The enforcement has left some students confused as to why Campus Safety has been more active in shutting down student-hosted parties in the NCAs and New Apts. In addition, closing down parties in the NCAs on the weekends has resulted in many students socializing outside the apartments, where Campus Safety officers have asked them to disperse as well.
According to Jackson, Campus Safety officers’ efforts to break up outdoor gatherings is not related to Ohio’s Fire Code but rather to the Village of Gambier’s noise ordinances, which the College complies with. In addition, the College’s website adds that amplified sound cannot be played outdoors past 10 p.m. without prior approval from OSE and the Village of Gambier.
“If it starts out as a group of 10 here, a group of 10 there, then ultimately those groups become so large that they become one massive group, which is then more likely that there’s a violation of the noise ordinance,” Jackson said.
For some students, Campus Safety’s enforcement of the noise ordinance has felt too stringent and has resulted in interference with student life on campus. “It feels like they’re going out of their way to make things harder,” Raphael Melo ’25 said in an interview with the Collegian.
In particular, Melo discussed a concert hosted on Saturday, which featured five student bands who performed outside the NCAs. According to Melo, the drummer for the band All Goof No Ball (AGNB), the concert began at around 7 p.m and was briefly shut down by a Campus Safety officer only fifteen minutes later.
Melo and the organizers of the event had anticipated Campus Safety intervening with the performance, a risk AGNB was willing to take. “The discussion was like, ‘we don’t want to start because we’ll get shut down,’” Melo explained. “And then I responded, ‘Well, good thing we’re going first.’”
According to Sweazey, Campus Safety officers intervened in the performance because of its potential interference with noise ordinances for the Village of Gambier, but the officers present found a way for the performance to continue. “[R]ather than taking unilateral action to shut it down, the officers chose to reach out to Student Engagement and Residential Life to resolve the issue,” Sweazey wrote.
While the concert was interrupted, Melo and two other band members, Clark Webb ’25 and Sam Chafe ’24, recounted that the community came together to support the bands and encourage them to continue playing. Chafe described how members of the men’s lacrosse team began chanting “let the boys play” as Campus Safety officers deliberated on whether to allow the bands to continue performing.
“I had never seen that crossover before,” Chafe said. Webb added, “It was an amazing amount of unity in such a short amount of time.”

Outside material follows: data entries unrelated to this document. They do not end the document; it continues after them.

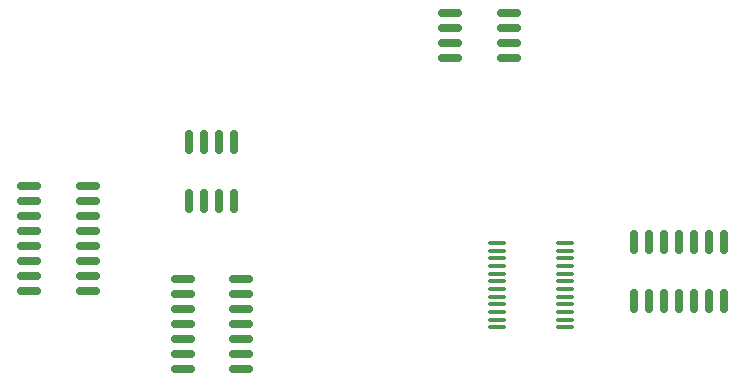
<source format=gbr>
%TF.GenerationSoftware,KiCad,Pcbnew,7.0.11-7.0.11~ubuntu22.04.1*%
%TF.CreationDate,2025-01-08T19:32:41-05:00*%
%TF.ProjectId,sub_rf_mod,7375625f-7266-45f6-9d6f-642e6b696361,rev?*%
%TF.SameCoordinates,Original*%
%TF.FileFunction,Paste,Bot*%
%TF.FilePolarity,Positive*%
%FSLAX46Y46*%
G04 Gerber Fmt 4.6, Leading zero omitted, Abs format (unit mm)*
G04 Created by KiCad (PCBNEW 7.0.11-7.0.11~ubuntu22.04.1) date 2025-01-08 19:32:41*
%MOMM*%
%LPD*%
G01*
G04 APERTURE LIST*
G04 Aperture macros list*
%AMRoundRect*
0 Rectangle with rounded corners*
0 $1 Rounding radius*
0 $2 $3 $4 $5 $6 $7 $8 $9 X,Y pos of 4 corners*
0 Add a 4 corners polygon primitive as box body*
4,1,4,$2,$3,$4,$5,$6,$7,$8,$9,$2,$3,0*
0 Add four circle primitives for the rounded corners*
1,1,$1+$1,$2,$3*
1,1,$1+$1,$4,$5*
1,1,$1+$1,$6,$7*
1,1,$1+$1,$8,$9*
0 Add four rect primitives between the rounded corners*
20,1,$1+$1,$2,$3,$4,$5,0*
20,1,$1+$1,$4,$5,$6,$7,0*
20,1,$1+$1,$6,$7,$8,$9,0*
20,1,$1+$1,$8,$9,$2,$3,0*%
G04 Aperture macros list end*
%ADD10RoundRect,0.150000X-0.150000X0.825000X-0.150000X-0.825000X0.150000X-0.825000X0.150000X0.825000X0*%
%ADD11RoundRect,0.150000X0.825000X0.150000X-0.825000X0.150000X-0.825000X-0.150000X0.825000X-0.150000X0*%
%ADD12RoundRect,0.100000X-0.637500X-0.100000X0.637500X-0.100000X0.637500X0.100000X-0.637500X0.100000X0*%
%ADD13RoundRect,0.150000X0.150000X-0.825000X0.150000X0.825000X-0.150000X0.825000X-0.150000X-0.825000X0*%
G04 APERTURE END LIST*
D10*
%TO.C,U7*%
X156387800Y-85002600D03*
X157657800Y-85002600D03*
X158927800Y-85002600D03*
X160197800Y-85002600D03*
X161467800Y-85002600D03*
X162737800Y-85002600D03*
X164007800Y-85002600D03*
X164007800Y-89952600D03*
X162737800Y-89952600D03*
X161467800Y-89952600D03*
X160197800Y-89952600D03*
X158927800Y-89952600D03*
X157657800Y-89952600D03*
X156387800Y-89952600D03*
%TD*%
D11*
%TO.C,U5*%
X110144100Y-80264000D03*
X110144100Y-81534000D03*
X110144100Y-82804000D03*
X110144100Y-84074000D03*
X110144100Y-85344000D03*
X110144100Y-86614000D03*
X110144100Y-87884000D03*
X110144100Y-89154000D03*
X105194100Y-89154000D03*
X105194100Y-87884000D03*
X105194100Y-86614000D03*
X105194100Y-85344000D03*
X105194100Y-84074000D03*
X105194100Y-82804000D03*
X105194100Y-81534000D03*
X105194100Y-80264000D03*
%TD*%
%TO.C,U1*%
X145807200Y-65557400D03*
X145807200Y-66827400D03*
X145807200Y-68097400D03*
X145807200Y-69367400D03*
X140857200Y-69367400D03*
X140857200Y-68097400D03*
X140857200Y-66827400D03*
X140857200Y-65557400D03*
%TD*%
D12*
%TO.C,U6*%
X144787700Y-92195600D03*
X144787700Y-91545600D03*
X144787700Y-90895600D03*
X144787700Y-90245600D03*
X144787700Y-89595600D03*
X144787700Y-88945600D03*
X144787700Y-88295600D03*
X144787700Y-87645600D03*
X144787700Y-86995600D03*
X144787700Y-86345600D03*
X144787700Y-85695600D03*
X144787700Y-85045600D03*
X150512700Y-85045600D03*
X150512700Y-85695600D03*
X150512700Y-86345600D03*
X150512700Y-86995600D03*
X150512700Y-87645600D03*
X150512700Y-88295600D03*
X150512700Y-88945600D03*
X150512700Y-89595600D03*
X150512700Y-90245600D03*
X150512700Y-90895600D03*
X150512700Y-91545600D03*
X150512700Y-92195600D03*
%TD*%
D13*
%TO.C,U3*%
X122555000Y-81469000D03*
X121285000Y-81469000D03*
X120015000Y-81469000D03*
X118745000Y-81469000D03*
X118745000Y-76519000D03*
X120015000Y-76519000D03*
X121285000Y-76519000D03*
X122555000Y-76519000D03*
%TD*%
D11*
%TO.C,U2*%
X123125000Y-88138000D03*
X123125000Y-89408000D03*
X123125000Y-90678000D03*
X123125000Y-91948000D03*
X123125000Y-93218000D03*
X123125000Y-94488000D03*
X123125000Y-95758000D03*
X118175000Y-95758000D03*
X118175000Y-94488000D03*
X118175000Y-93218000D03*
X118175000Y-91948000D03*
X118175000Y-90678000D03*
X118175000Y-89408000D03*
X118175000Y-88138000D03*
%TD*%
M02*

</source>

Campus Safety allowed the concert to continue, so long as the performance was finished by 9 p.m. “I think every band got to play,” Melo said, though he added that the time frame did mean that D.J.s, who had hoped to perform, were cut off by the deadline. “But otherwise, it was cool.”
Although Campus Safety had allowed the performance to continue, the band members expressed discontent at what they felt was an extension of anti-party sentiment by the Kenyon administration, both from the occupancy limits and the lack of SEWAs on campus so far.

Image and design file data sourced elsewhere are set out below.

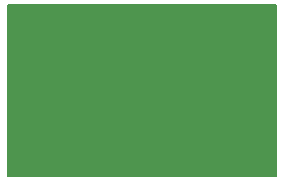
<source format=gbr>
%TF.GenerationSoftware,KiCad,Pcbnew,7.0.9*%
%TF.CreationDate,2023-11-14T16:17:37-06:00*%
%TF.ProjectId,to263-prototype,746f3236-332d-4707-926f-746f74797065,rev?*%
%TF.SameCoordinates,Original*%
%TF.FileFunction,Paste,Bot*%
%TF.FilePolarity,Positive*%
%FSLAX46Y46*%
G04 Gerber Fmt 4.6, Leading zero omitted, Abs format (unit mm)*
G04 Created by KiCad (PCBNEW 7.0.9) date 2023-11-14 16:17:37*
%MOMM*%
%LPD*%
G01*
G04 APERTURE LIST*
G04 APERTURE END LIST*
G36*
X100273039Y-66694685D02*
G01*
X100318794Y-66747489D01*
X100330000Y-66799000D01*
X100330000Y-81156000D01*
X100310315Y-81223039D01*
X100257511Y-81268794D01*
X100206000Y-81280000D01*
X77594000Y-81280000D01*
X77526961Y-81260315D01*
X77481206Y-81207511D01*
X77470000Y-81156000D01*
X77470000Y-66799000D01*
X77489685Y-66731961D01*
X77542489Y-66686206D01*
X77594000Y-66675000D01*
X100206000Y-66675000D01*
X100273039Y-66694685D01*
G37*
M02*

</source>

With the lengthened timeline for registration for SEWAs, along with Campus Safety’s increased enforcement of both the noise ordinances and occupancy limits, the members of AGNB are worried that Kenyon’s administration is moving towards increased restrictions on student life overall.
“The breaking point is just the fact that people want these things to happen, and they’re going to clash regardless,” Melo said. “This [concert] was one of those points where that was going to happen.”
Chafe agreed. “It’s my senior year,” he said. “I want the social scene back. [Campus Safety] is shutting down the things that the students love most.”